**LISTED ENTRIES**
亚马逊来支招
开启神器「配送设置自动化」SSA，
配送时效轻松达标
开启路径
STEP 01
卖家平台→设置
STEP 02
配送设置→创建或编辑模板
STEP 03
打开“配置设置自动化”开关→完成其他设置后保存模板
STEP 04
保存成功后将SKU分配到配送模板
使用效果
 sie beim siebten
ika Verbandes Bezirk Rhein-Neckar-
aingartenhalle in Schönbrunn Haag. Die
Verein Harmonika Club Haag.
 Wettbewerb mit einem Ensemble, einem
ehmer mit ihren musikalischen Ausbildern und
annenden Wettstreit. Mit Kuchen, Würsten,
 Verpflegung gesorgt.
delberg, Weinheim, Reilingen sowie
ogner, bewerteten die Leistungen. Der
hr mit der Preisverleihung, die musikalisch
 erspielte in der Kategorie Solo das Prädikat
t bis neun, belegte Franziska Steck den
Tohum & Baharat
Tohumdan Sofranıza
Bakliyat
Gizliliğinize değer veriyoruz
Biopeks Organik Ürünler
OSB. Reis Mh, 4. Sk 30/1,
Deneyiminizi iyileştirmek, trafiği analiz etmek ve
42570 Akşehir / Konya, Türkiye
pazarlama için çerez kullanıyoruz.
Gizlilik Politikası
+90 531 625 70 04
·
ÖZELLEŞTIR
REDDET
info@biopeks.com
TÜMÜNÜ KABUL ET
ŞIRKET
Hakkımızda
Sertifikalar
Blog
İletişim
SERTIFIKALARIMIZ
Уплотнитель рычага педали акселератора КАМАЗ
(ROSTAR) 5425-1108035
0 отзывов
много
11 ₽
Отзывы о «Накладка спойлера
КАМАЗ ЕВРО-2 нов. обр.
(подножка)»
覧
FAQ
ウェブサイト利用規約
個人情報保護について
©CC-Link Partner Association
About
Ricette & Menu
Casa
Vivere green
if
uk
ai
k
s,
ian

--

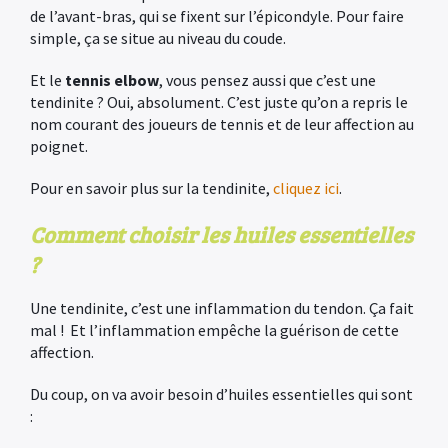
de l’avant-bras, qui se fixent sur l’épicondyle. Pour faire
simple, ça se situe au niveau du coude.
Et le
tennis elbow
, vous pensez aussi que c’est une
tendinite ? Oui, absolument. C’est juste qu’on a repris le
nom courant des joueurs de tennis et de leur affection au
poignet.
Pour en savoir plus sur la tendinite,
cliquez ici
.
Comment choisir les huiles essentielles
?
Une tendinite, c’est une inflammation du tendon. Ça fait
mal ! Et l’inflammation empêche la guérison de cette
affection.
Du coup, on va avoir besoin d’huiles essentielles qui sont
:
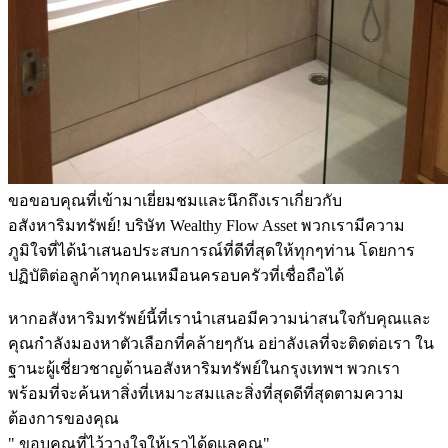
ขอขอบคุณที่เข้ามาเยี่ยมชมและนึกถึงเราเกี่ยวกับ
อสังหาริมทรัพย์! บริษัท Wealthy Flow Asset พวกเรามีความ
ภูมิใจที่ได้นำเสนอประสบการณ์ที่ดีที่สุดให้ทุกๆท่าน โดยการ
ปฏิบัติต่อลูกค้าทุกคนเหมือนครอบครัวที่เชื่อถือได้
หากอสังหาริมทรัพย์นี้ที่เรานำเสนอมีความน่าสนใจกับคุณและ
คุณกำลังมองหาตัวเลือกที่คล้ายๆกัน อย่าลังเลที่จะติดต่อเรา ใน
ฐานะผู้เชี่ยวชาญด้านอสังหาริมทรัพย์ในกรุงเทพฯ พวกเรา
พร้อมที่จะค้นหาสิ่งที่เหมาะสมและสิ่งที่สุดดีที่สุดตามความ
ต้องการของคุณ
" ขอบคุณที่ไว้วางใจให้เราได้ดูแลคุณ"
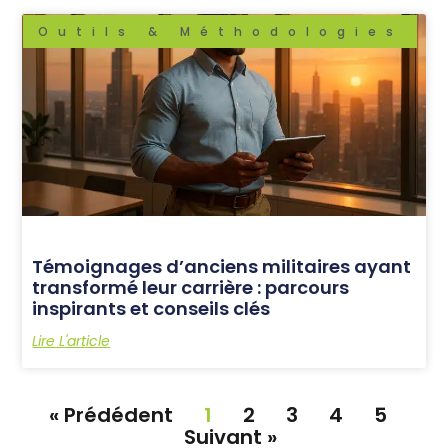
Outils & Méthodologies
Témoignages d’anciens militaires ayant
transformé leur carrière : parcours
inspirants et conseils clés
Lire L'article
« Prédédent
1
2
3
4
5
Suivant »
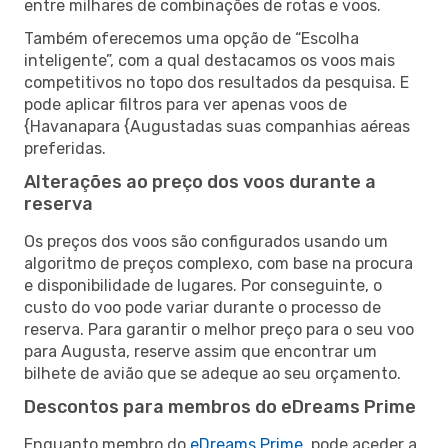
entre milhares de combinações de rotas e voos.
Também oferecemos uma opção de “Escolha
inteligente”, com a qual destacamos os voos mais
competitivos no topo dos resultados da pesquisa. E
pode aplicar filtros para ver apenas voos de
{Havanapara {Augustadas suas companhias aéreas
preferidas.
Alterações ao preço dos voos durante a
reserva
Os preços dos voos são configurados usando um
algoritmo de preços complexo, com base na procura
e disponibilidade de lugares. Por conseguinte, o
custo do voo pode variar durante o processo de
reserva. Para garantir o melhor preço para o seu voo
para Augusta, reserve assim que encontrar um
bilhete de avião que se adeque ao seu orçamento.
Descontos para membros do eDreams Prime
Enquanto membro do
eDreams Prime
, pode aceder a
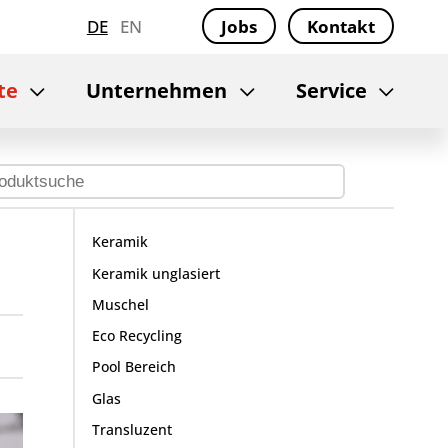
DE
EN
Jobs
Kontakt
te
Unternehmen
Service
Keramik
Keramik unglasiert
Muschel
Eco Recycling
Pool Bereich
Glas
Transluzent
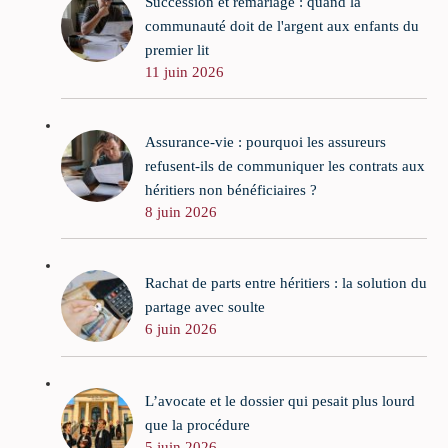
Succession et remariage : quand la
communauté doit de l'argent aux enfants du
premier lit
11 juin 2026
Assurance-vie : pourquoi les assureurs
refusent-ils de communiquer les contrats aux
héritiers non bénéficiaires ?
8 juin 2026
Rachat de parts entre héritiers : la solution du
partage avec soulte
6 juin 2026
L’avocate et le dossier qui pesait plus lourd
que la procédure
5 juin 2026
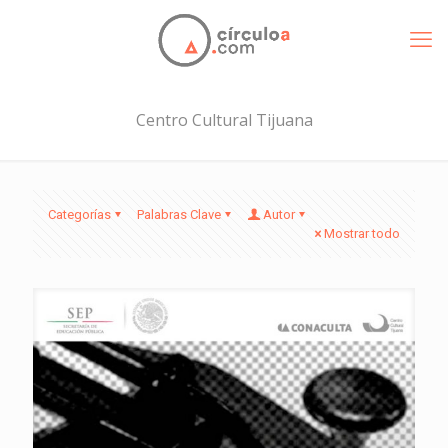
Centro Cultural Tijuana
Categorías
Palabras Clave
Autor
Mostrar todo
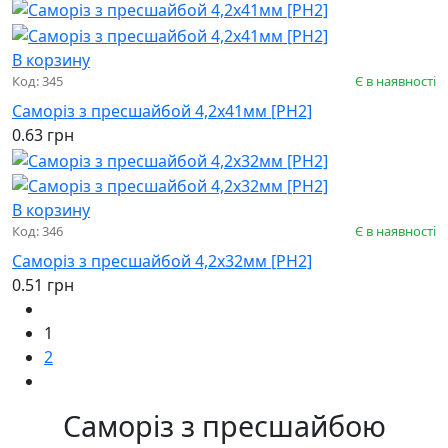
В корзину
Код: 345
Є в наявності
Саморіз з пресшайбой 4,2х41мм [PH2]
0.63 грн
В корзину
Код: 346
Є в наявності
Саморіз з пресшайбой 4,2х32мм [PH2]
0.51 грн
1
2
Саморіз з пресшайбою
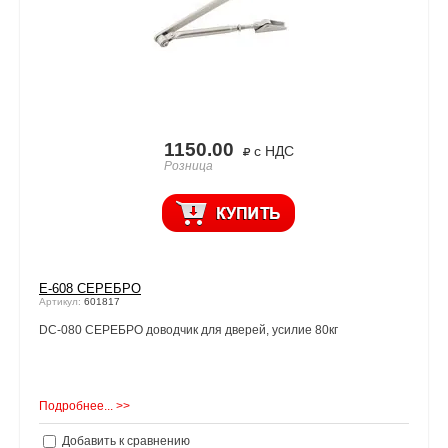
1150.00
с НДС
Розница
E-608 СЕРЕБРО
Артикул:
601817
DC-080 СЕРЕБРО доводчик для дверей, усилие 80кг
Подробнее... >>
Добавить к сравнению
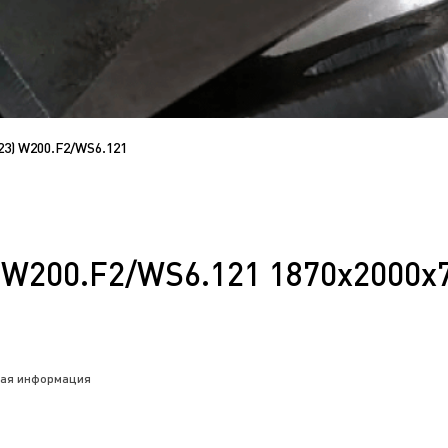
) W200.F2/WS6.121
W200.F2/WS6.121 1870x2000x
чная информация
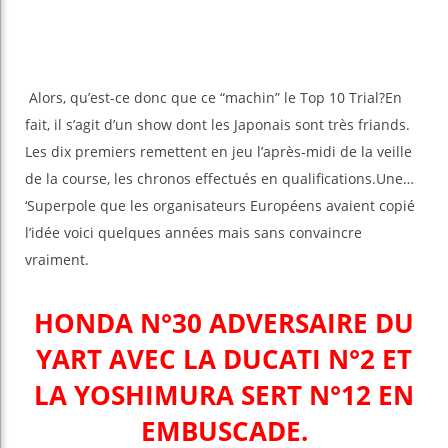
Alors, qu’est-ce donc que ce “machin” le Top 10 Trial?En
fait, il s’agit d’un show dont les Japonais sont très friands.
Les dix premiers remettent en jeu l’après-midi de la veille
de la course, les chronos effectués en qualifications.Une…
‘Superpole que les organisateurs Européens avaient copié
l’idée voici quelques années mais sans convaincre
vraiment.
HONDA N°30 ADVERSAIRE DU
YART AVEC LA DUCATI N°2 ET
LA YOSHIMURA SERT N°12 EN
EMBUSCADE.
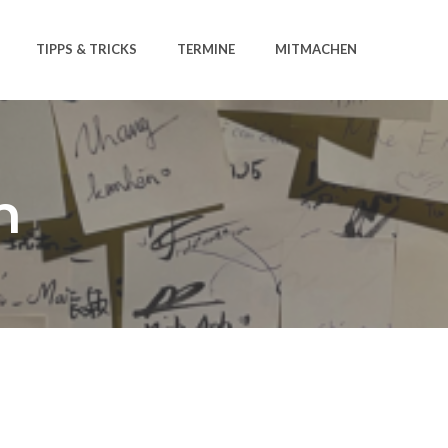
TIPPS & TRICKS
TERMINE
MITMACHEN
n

* * *

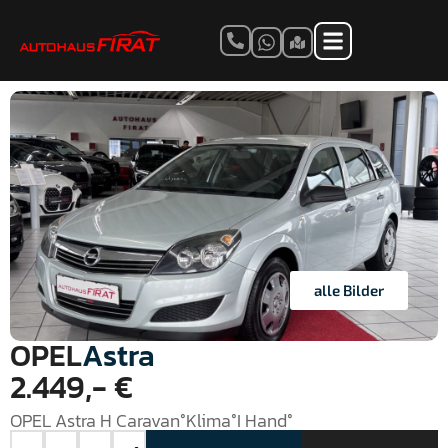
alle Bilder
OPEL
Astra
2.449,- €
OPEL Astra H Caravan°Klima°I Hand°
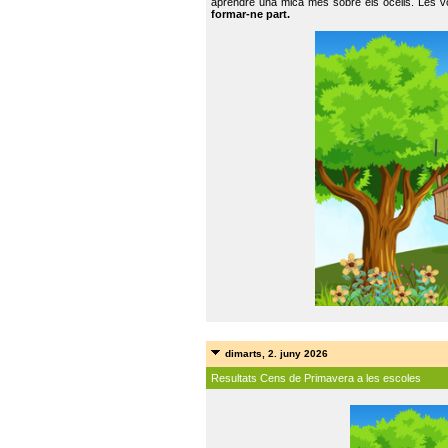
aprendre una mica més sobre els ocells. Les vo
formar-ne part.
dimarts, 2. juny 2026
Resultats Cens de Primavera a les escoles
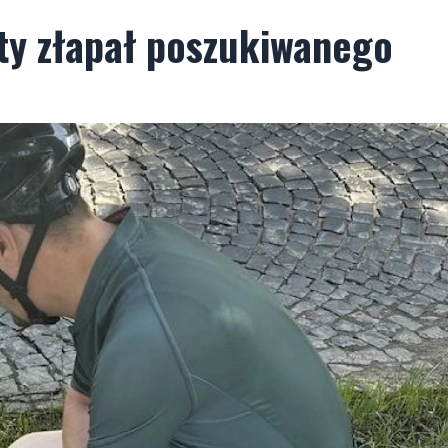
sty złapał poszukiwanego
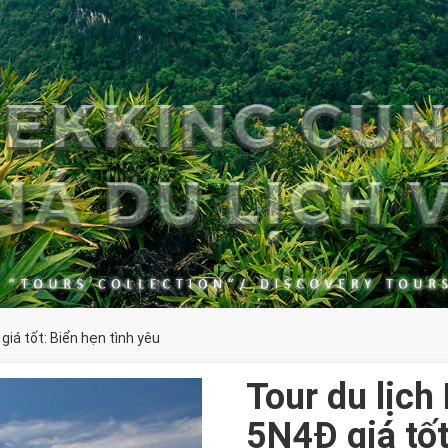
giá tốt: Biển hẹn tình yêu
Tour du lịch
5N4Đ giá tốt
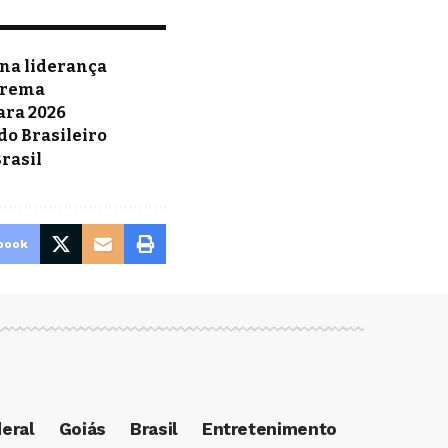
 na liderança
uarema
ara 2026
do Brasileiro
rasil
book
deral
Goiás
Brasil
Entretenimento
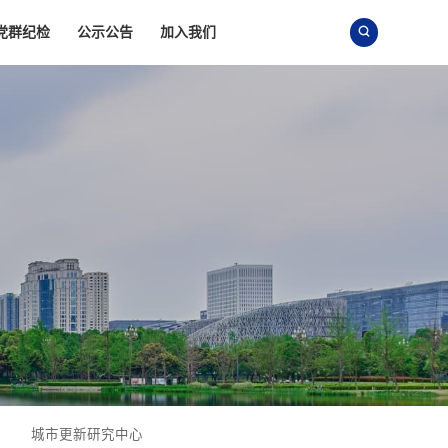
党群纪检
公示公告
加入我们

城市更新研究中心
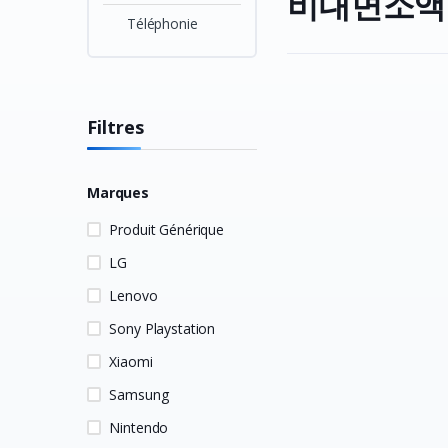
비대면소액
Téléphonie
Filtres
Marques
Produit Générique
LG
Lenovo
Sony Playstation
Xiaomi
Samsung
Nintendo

**YOUR TASK**
Each line containing the word "Саморіз" needs to be copied from the data above.

**RESPONSE BOX**
Саморіз з пресшайбой 4,2х41мм [PH2]
Саморіз з пресшайбой 4,2х32мм [PH2]
Саморіз з пресшайбою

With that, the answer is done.